From The Bloody Chamber, first published in 1979 by Gollancz. Now Vintage Classics.

‘The Erl King’ by Angela Carter

I include this because it’s a story that gave me one of those heart-stopping moments, falling in love, aching with envy, resolving to try and keep trying to write. I also once used it in an exercise on a writing course, where I had to compare the qualities – literal and metaphorical – of a story I admired with one of my own. Depressing, but instructive. The Erl-King is the bad-boy type you’re not supposed to fall for, and are therefore seduced by – after all, he does have goat’s cheese, wild mushrooms and rabbit stew in his one-room woodland hut. He also has cages full of birds, a metaphor too heavy for most writers to handle but one Carter whisks into this plum pudding of a story with ease, probably with a cigarette in the other hand. Reading this is a feast, of a kind that nobody can now reproduce. Carter’s brew transcends fashions in fiction, and thank goodness; this is an antidote to minimalism should you ever need one, but most glorious when read on its own luscious terms.

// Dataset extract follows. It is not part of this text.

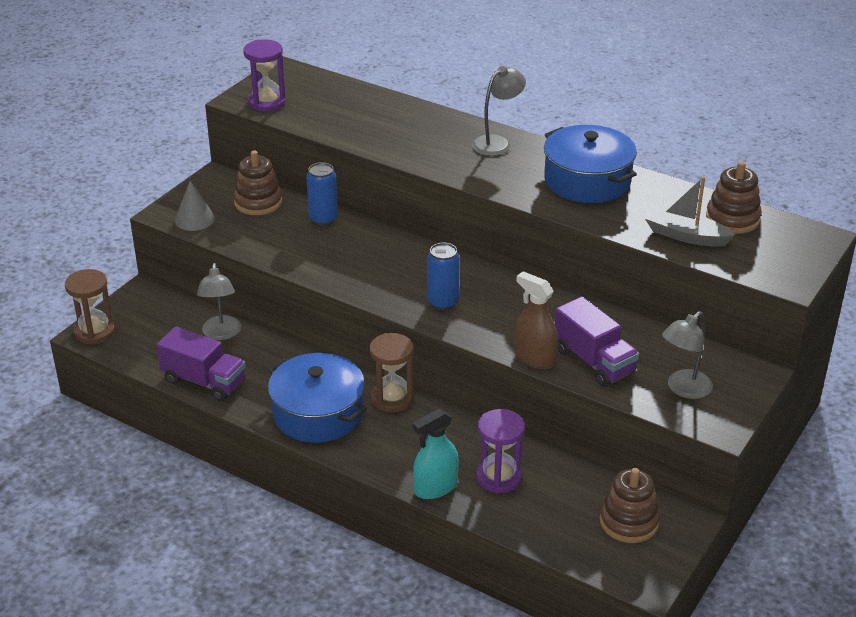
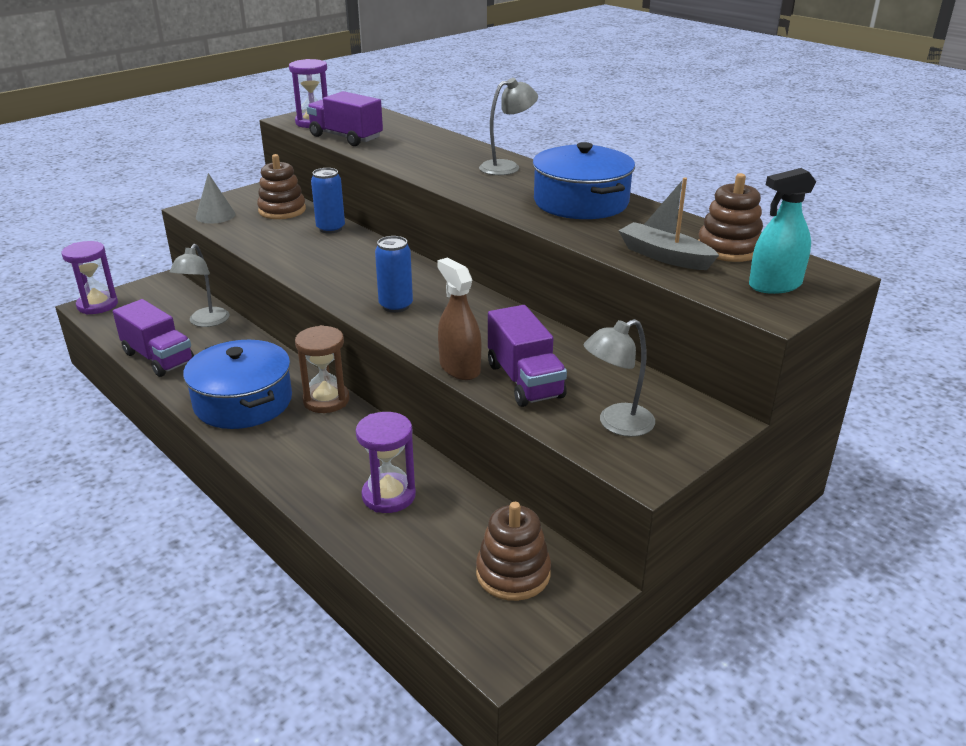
camera: 15 degrees right, 5 degrees down
(95, 332) = (97, 305): brown hourglass -> purple hourglass
(316, 121) = (346, 137): none -> purple truck
(435, 487) = (313, 493): turquoise spray bottle -> turquoise spray bottle (775, 285)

In Burning Your Boats, Vintage, 1996; first published in The Bloody Chamber, Gollancz, 1979

‘The Erl-King’ by Angela Carter

The Bloody Chamber is one of my favourite collections, and plays a key part in what I hope will be my next published novel. All the stories are deliciously rich in symbolism, sensual language and allusions to fairy tales. ‘The Erl-King’, a retelling of a Scandinavian legend about a sinister forest spirit who lures a young woman into his woodland dwelling, is my favourite. Carter’s descriptions are as lush and detailed as mediaeval tapestries: “There was a little tangled mist in the thickets, mimicking the tufts of old man’s beard that flossed the lower branches of the trees and bushes, heavy branches of red berries as ripe and delicious as goblin or enchanted fruit hung on the hawthorns… One by one, the ferns have curled up their hundred eyes and curled back into the earth. The trees threaded a cat’s cradle of half-stripped branches over me…”

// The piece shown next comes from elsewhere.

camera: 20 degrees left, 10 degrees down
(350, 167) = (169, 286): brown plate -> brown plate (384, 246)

The Erl-King is both frightening and alluring, and there are some wonderfully spooky passages, including this, which has, for me, the chill of infinity: ‘I walked through the wood until all its perspectives converged upon a darkening clearing; as soon as I saw them, I knew at once that all its occupants had been waiting for me from the moment I first stepped into the wood, with the endless patience of wild things, who have all the time in the world’. That ‘endless patience’ is so sinister.